Resident Evil Beat The Video Game Movie Curse

As of this writing, the ‘Welcome to Raccoon City’ 90s reboot, directed by Johannes Roberts, has not performed as well as its predecessors. It opened at just $ 5.3 million domestically and hasn’t exactly broken the bank internationally – although its modest $ 25 million budget may save it from being a disaster. Sadly, in giving many fans what they asked for with a gaming-first approach to horror, Sony and Constantine have failed to achieve success. The pandemic, lackluster reviews, and the plethora of options for moviegoers surely all contributed. Either way, it can be back to the drawing board.

Either way, it’s not hard to see why just four years after “The Final Chapter,” we ended up with a reboot. These are the returns studios dream of: relatively minimal risk in the mid-budget range, with a reliable and robust box office. Did they stay true to the beloved source material? Not at all. But they also didn’t bend under any kind of pressure. To hell with the critics, these movies worked and credit is due (from a business standpoint at the very least), Anderson and the studio have stood their ground and kept this train running for 15 years. It’s impressive.

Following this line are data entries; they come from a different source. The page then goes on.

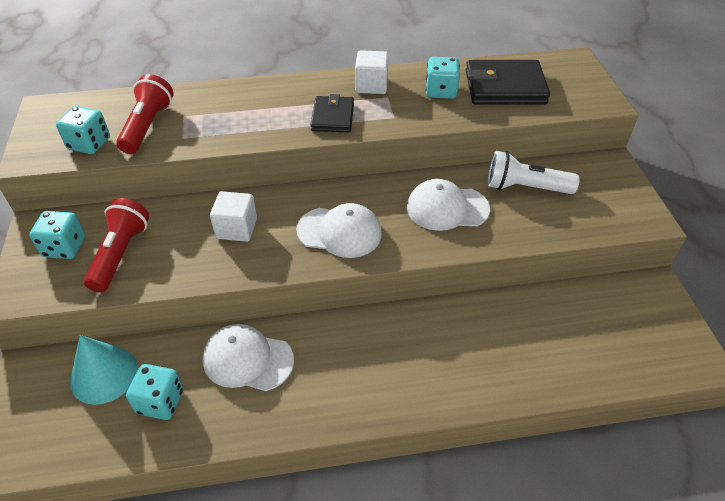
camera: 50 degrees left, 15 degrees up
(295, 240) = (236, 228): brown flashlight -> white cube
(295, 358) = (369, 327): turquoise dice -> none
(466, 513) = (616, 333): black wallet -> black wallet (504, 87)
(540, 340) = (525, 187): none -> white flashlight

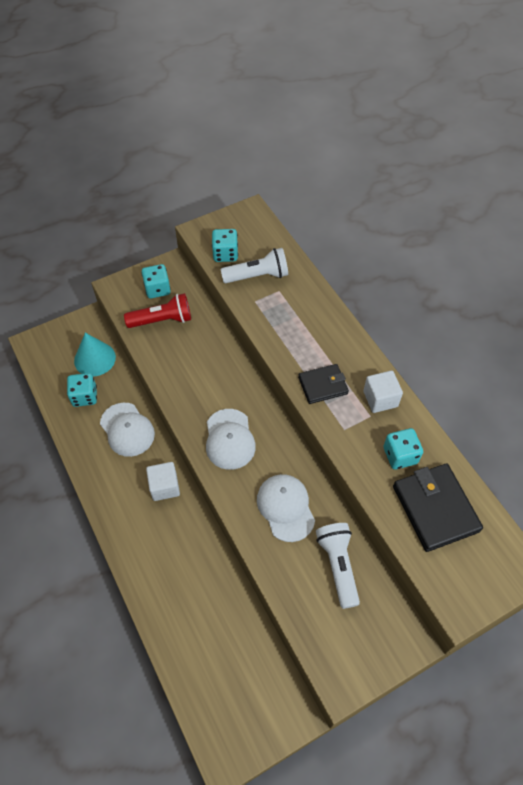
camera: 70 degrees right, 10 degrees up
(148, 126) = (257, 276): red flashlight -> white flashlight
(236, 228) = (208, 374): white cube -> white cube (164, 487)
(247, 359) = (127, 429): white cap -> white cap turned 150 degrees clockwise

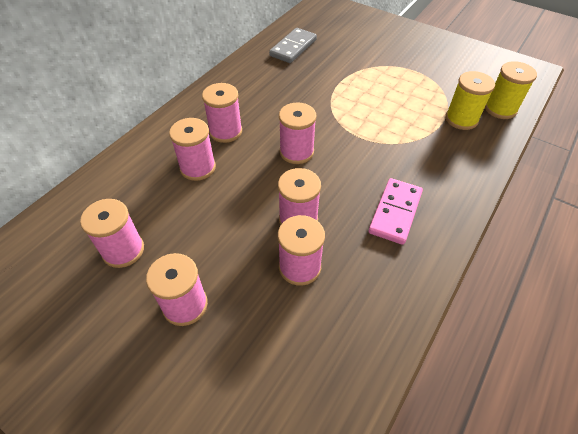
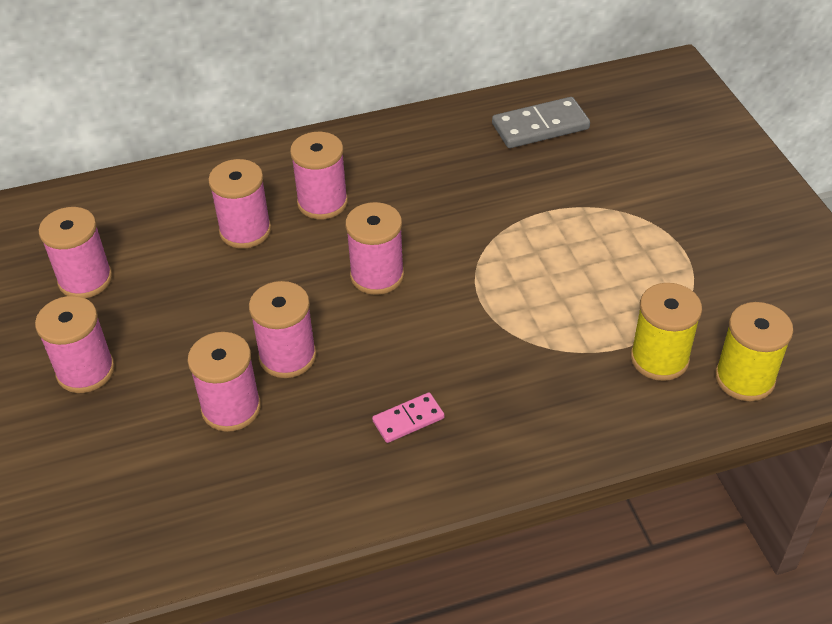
camera: 40 degrees right, 5 degrees down
(395, 212) = (408, 420): pink domino -> pink domino, size x0.58

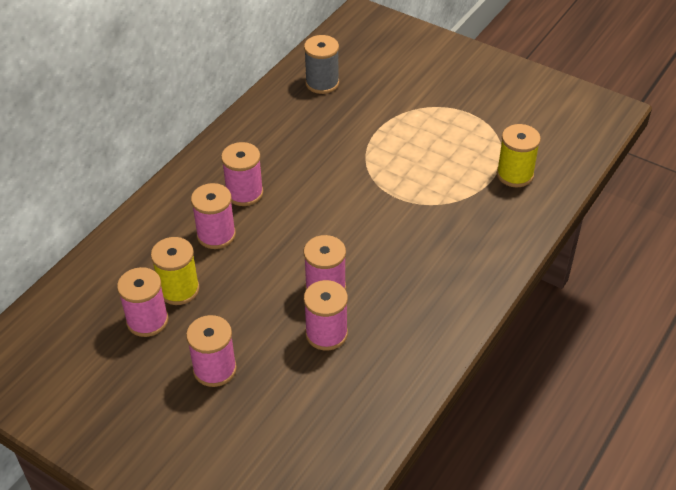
camera: 40 degrees left, 0 degrees up
(377, 275) = (325, 216): pink spool -> none
(408, 420) = (428, 279): pink domino -> none
(540, 126) = (322, 83): grey domino -> grey spool
(744, 378) = (562, 161): yellow spool -> yellow spool (179, 289)

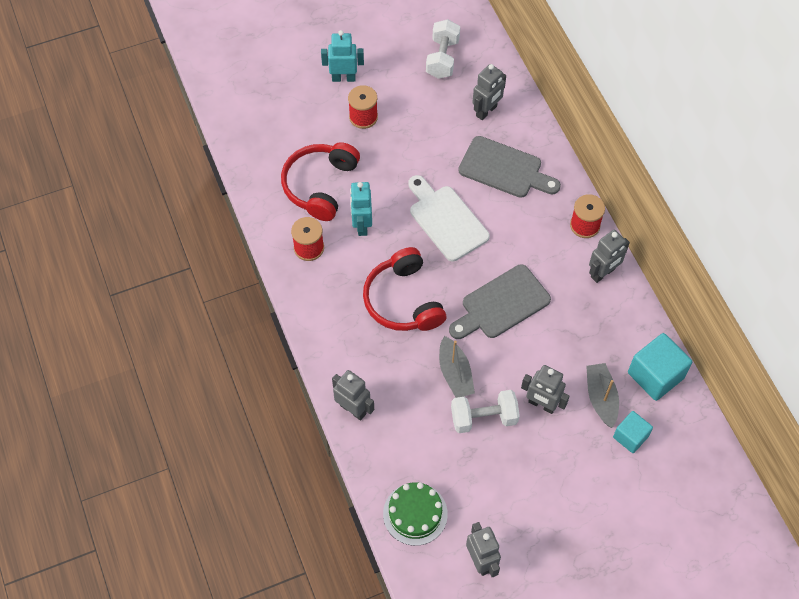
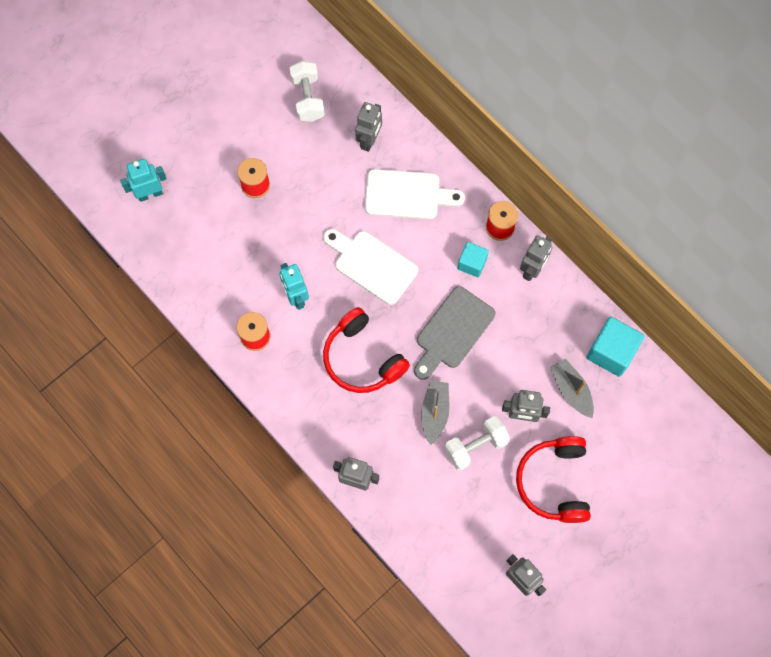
camera: 20 degrees left, 10 degrees up
(320, 185) = (242, 269): red headphones -> red headphones (554, 482)
(343, 78) = (221, 150): turquoise robot -> turquoise robot (150, 194)
(415, 514) = (448, 558): green cake -> none
(455, 373) = (435, 413): grey boat -> grey boat turned 135 degrees counterclockwise
(504, 169) = (407, 195): grey cutting board -> white cutting board
(630, 437) = (609, 418): turquoise cube -> turquoise cube (472, 263)

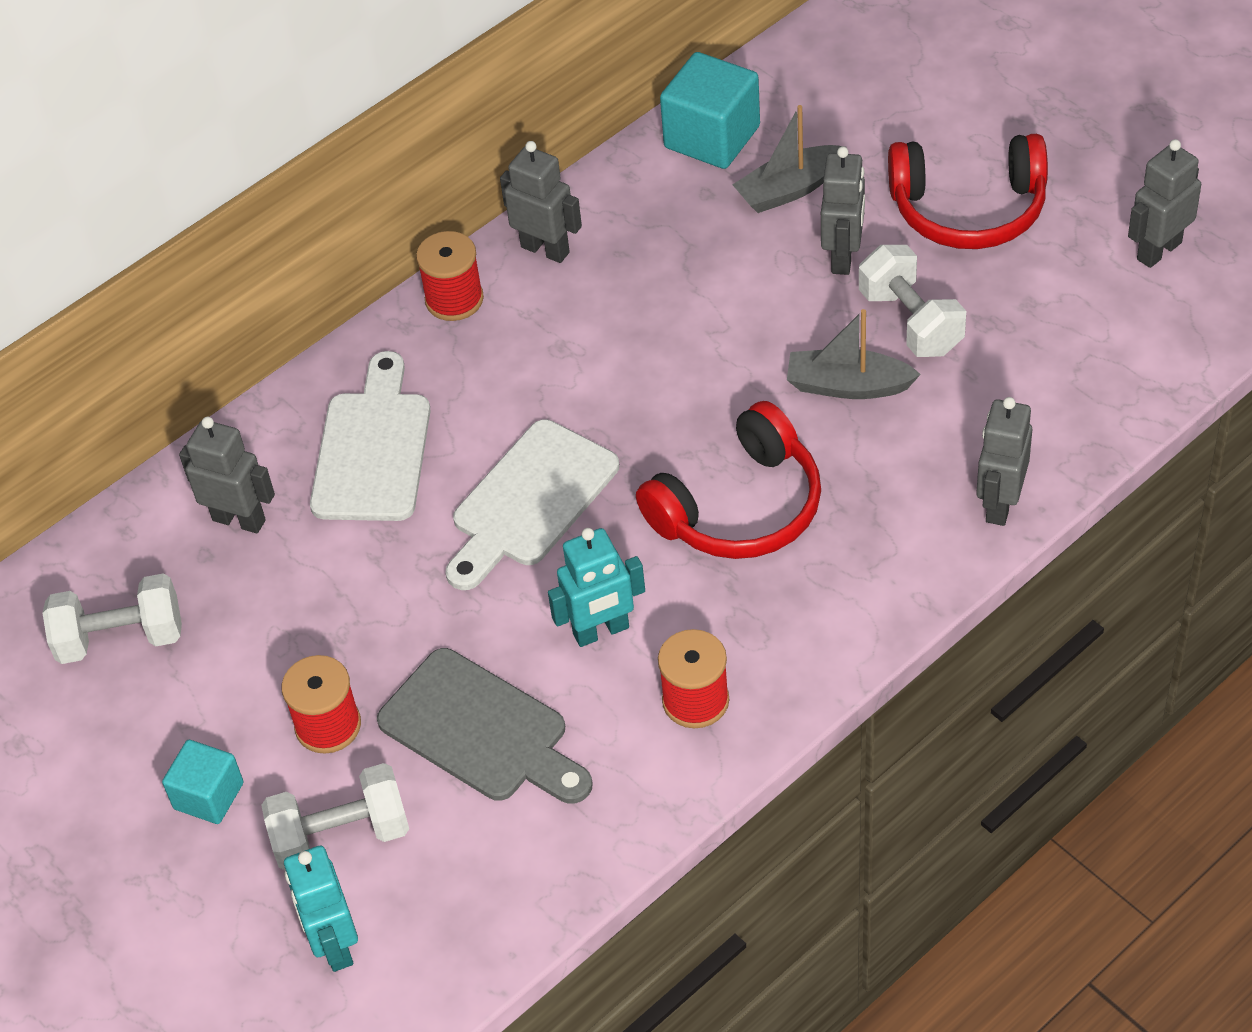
camera: 85 degrees left, 20 degrees down
(200, 194) = (341, 835): none -> white dumbbell
(452, 331) = (676, 364): grey cutting board -> grey cutting board (481, 730)
(472, 263) = (531, 340): turquoise cube -> turquoise cube (208, 796)

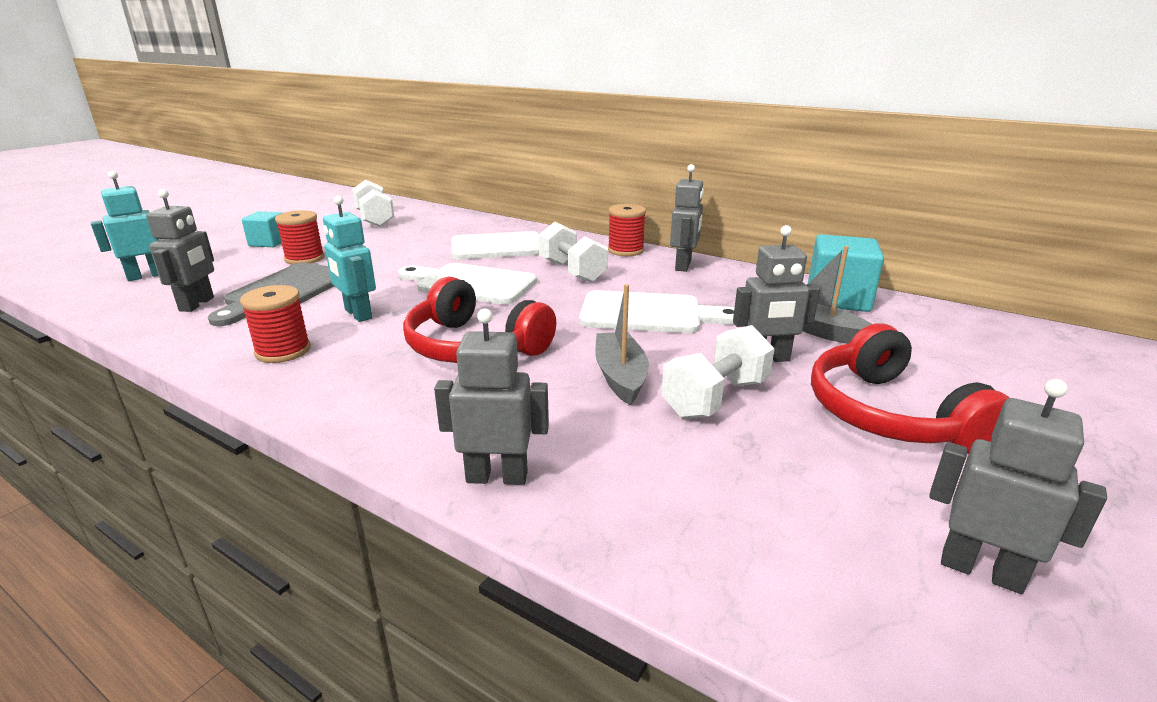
camera: 70 degrees right, 25 degrees down
(239, 520) = (449, 229): grey robot -> grey robot (197, 304)
(341, 835) = (224, 269): white dumbbell -> white dumbbell (572, 272)
(697, 326) = (648, 314): none -> white cutting board

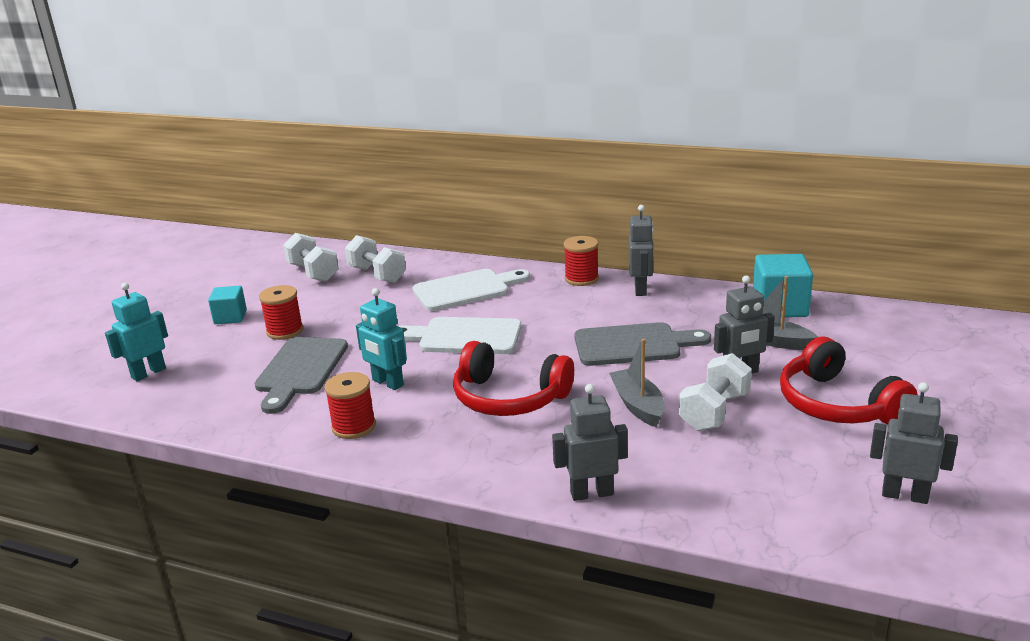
camera: 10 degrees left, 0 degrees up
(197, 304) = (231, 395): grey robot -> none
(572, 272) = (546, 310): white dumbbell -> white dumbbell (377, 275)
(648, 314) = (633, 345): white cutting board -> grey cutting board

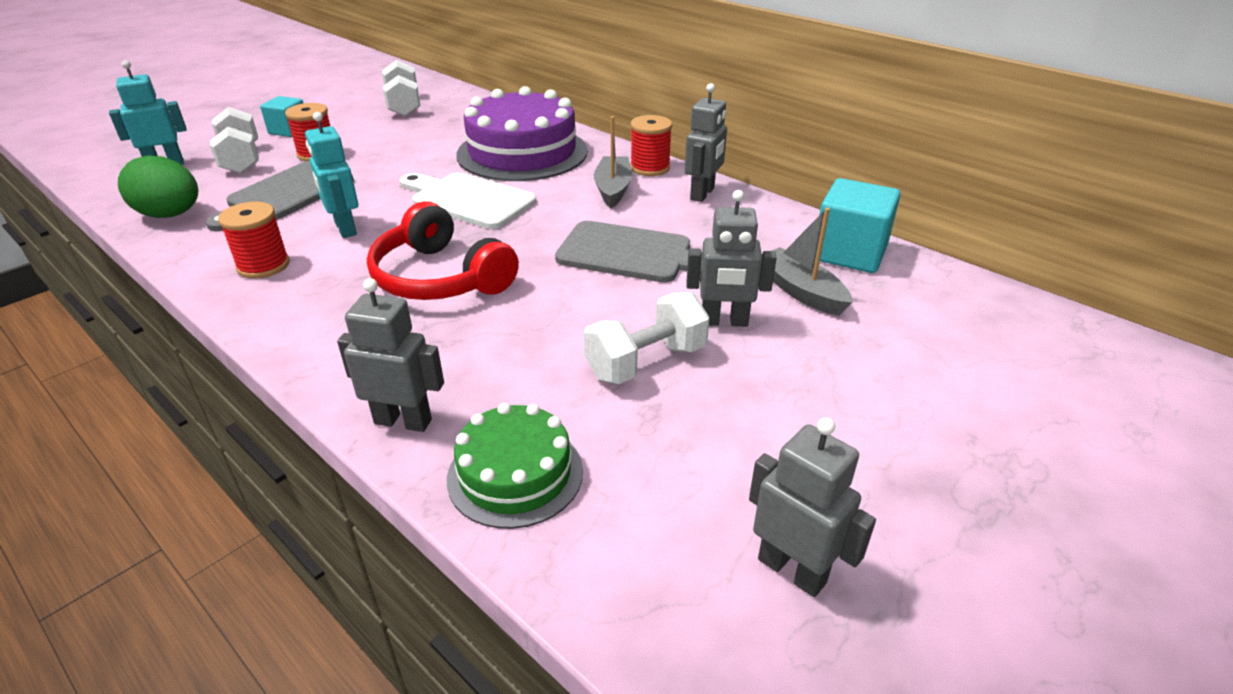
camera: 20 degrees right, 10 degrees up
(215, 411) = (170, 215): none -> green egg
(377, 275) = (456, 120): white dumbbell -> white dumbbell (241, 160)
(466, 289) = (522, 152): white cutting board -> purple cake
(638, 405) = (565, 327): grey boat -> grey boat (613, 189)
(699, 499) = (515, 474): none -> green cake
(837, 404) = (813, 400): red headphones -> none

The lesson for me is that mid-budget blockbusters can really be a great way to explore franchises, especially in a post-pandemic landscape. Another recent example of this development is “Ghostbusters: Afterlife”. A lot has changed since that first “Resident Evil” movie, and it wouldn’t fly by today’s standards. But taking a video game, or some other intellectual property maybe, give it a small but achievable budget, and hand it over to a competent filmmaker and say “go crazy, kid” might just pay off. I can’t help but think that if these films, being what they are, can be successful, a similar path can be forged by other franchises in the future.